Here's a good thing resulting from COVID-19 - there has been an evident shift in organizations clamoring for mindfulness to help their staff's mental health.
In the past 7 years that I've been training mindfulness facilitators to introduce ongoing mindfulness practices in their workplaces, one of the most popular topics has been this:
'How do I get my employer to approve my starting regular mindfulness sessions for the staff?'
The reality, up until March 2020 (the start of people needing to work from home), was that every facilitator's situation was unique. The need for a formal business case to start mindfulness varied greatly based on the organization's culture and values, and the level of true commitment to employee's well-being. Sometimes, the facilitator just needed to let leadership know they were going to start gathering people together to practice mindfulness, and sometimes facilitators did indeed need to create a business case.
Whatever the scenario was, gaining 'approval' from leadership to start sessions always seems to be a hot topic, causing some level of anxiety or procrastination, especially if the facilitator wasn't used to navigating the office culture of how to suggest a new activity like this.
And then March 2020 hit us all ... suddenly everyone's lives are disrupted by COVID-19.
Organizations are urgently seeking ways to help staff deal with their disrupted lives.
In a recent Zoom session I had with a group of facilitators-in-training, I asked them what they are experiencing - look at these results:
Acceptance for workplace mindfulness is higher - the barrier is now lower than ever before. 70% said there is more acceptance for mindfulness at work.
After hearing a lot of facilitator's experiences, I sum up their comments here:
"I was having conversations with leadership about starting up mindfulness at work, but when COVID-19 hit, they reached out to me and encouraged me to get started ASAP!"
Facilitators scurried to get comfortable running virtual sessions, as there are certainly extra skills needed to facilitate mindfulness in an engaging, trauma-sensitive manner that is different than leading in-person groups.
I'm encouraging all facilitators to skillfully run surveys to gather quality data that shows how mindfulness has helped participants in their personal and work lives.
One tip is to go beyond the typical "has your stress level decreased" or "what can I do to improve our sessions?" and create questions that can be directly tied back to values that are important to your organization.

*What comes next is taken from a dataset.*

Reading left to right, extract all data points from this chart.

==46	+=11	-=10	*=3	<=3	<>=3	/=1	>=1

Being able to show this kind of value will get much more attention that will support the continuation and growth of your mindfulness program; especially when people transition back to the office, you don't want to lose momentum with your program, you want to build on it.

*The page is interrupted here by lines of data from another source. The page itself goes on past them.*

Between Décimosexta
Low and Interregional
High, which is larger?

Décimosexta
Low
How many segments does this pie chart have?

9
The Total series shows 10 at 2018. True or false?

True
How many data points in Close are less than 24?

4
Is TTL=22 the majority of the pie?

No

So, my invitation to anyone reading this who has been thinking about learning to facilitate mindfulness for their colleagues or community, I'd like to let you know that this is an opportune time to jump on this.
The barrier is lower, and the acceptance level is much higher right now - and you can help many people learn to integrate mindfulness into their lives to create a better experience of life.
To all who are already championing mindfulness - thank you!